Request: Once the line holding "Уч-к 3: 15 -> 14" is found in the entries below, restate it and each line after it word for word, with no pictures.

Exercise inputs:
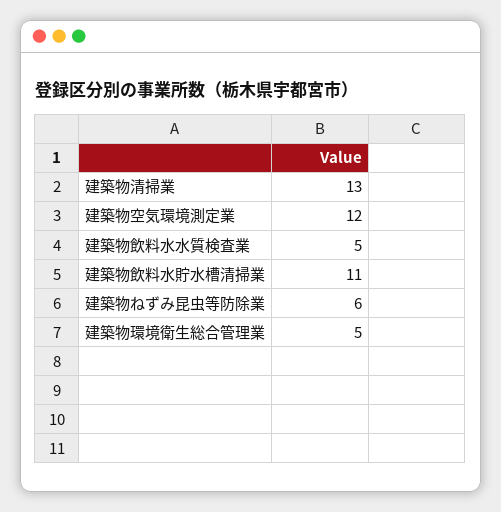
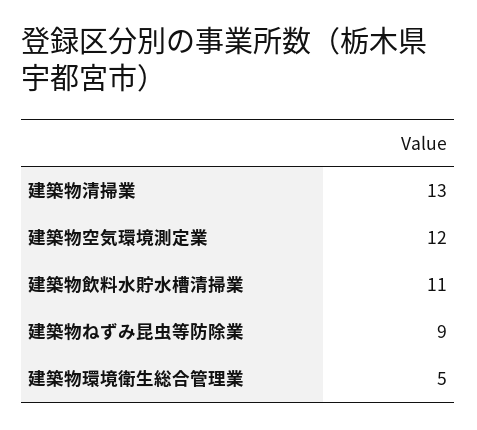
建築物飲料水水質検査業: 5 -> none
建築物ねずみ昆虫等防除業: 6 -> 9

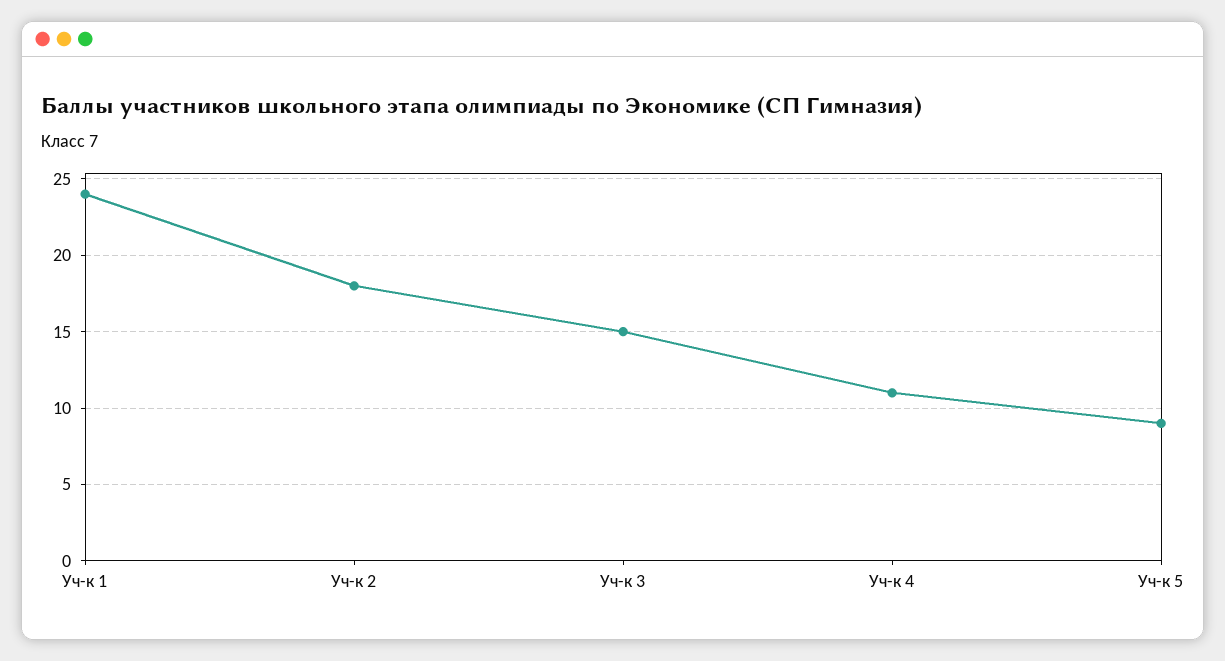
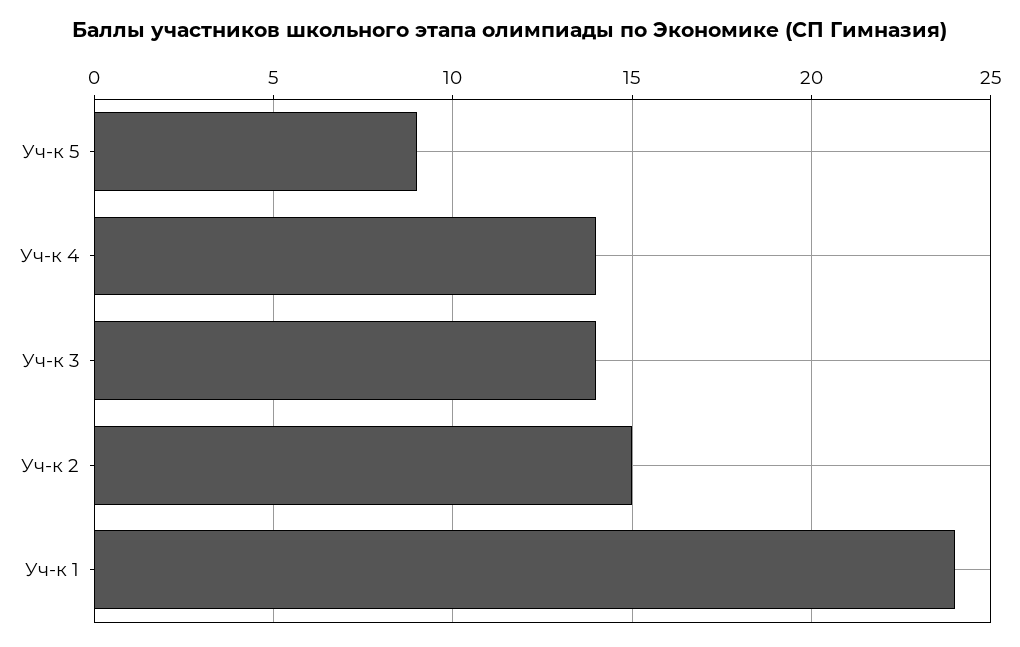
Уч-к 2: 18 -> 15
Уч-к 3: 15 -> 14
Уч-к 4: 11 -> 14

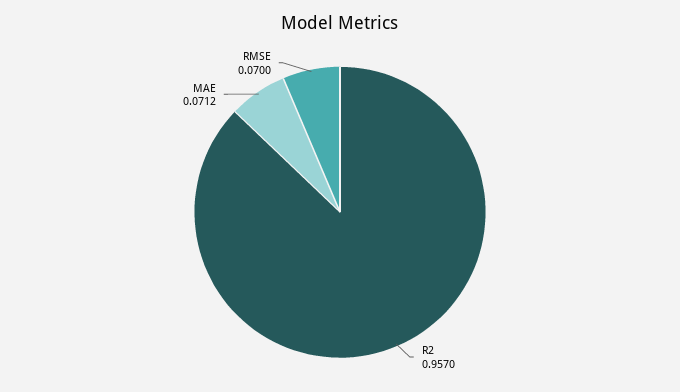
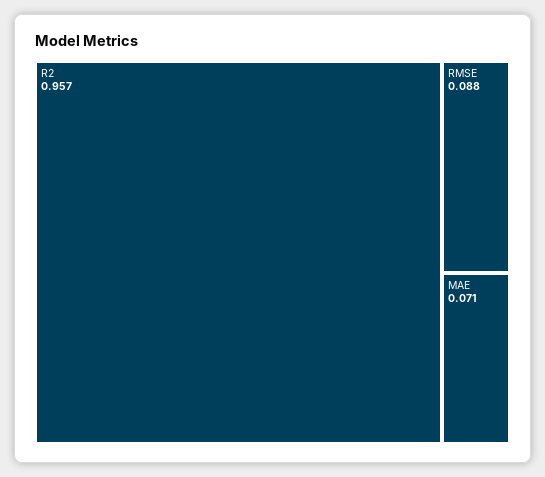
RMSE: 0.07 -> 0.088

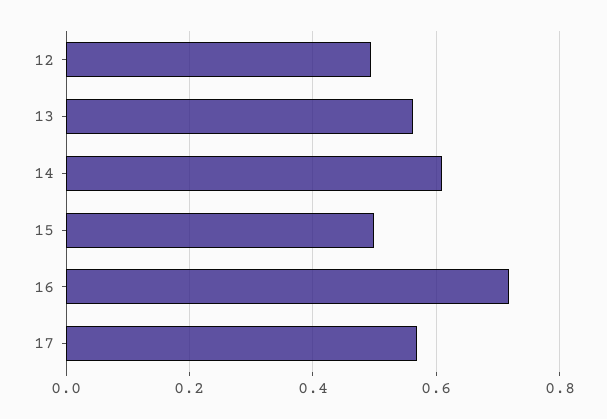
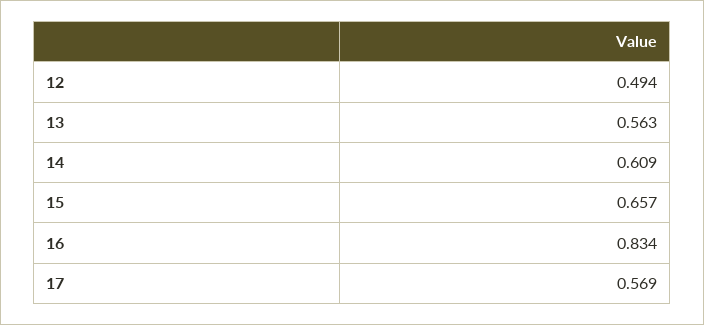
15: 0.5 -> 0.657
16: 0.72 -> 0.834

Reply:
Уч-к 3: 15 -> 14
Уч-к 4: 11 -> 14

RMSE: 0.07 -> 0.088

15: 0.5 -> 0.657
16: 0.72 -> 0.834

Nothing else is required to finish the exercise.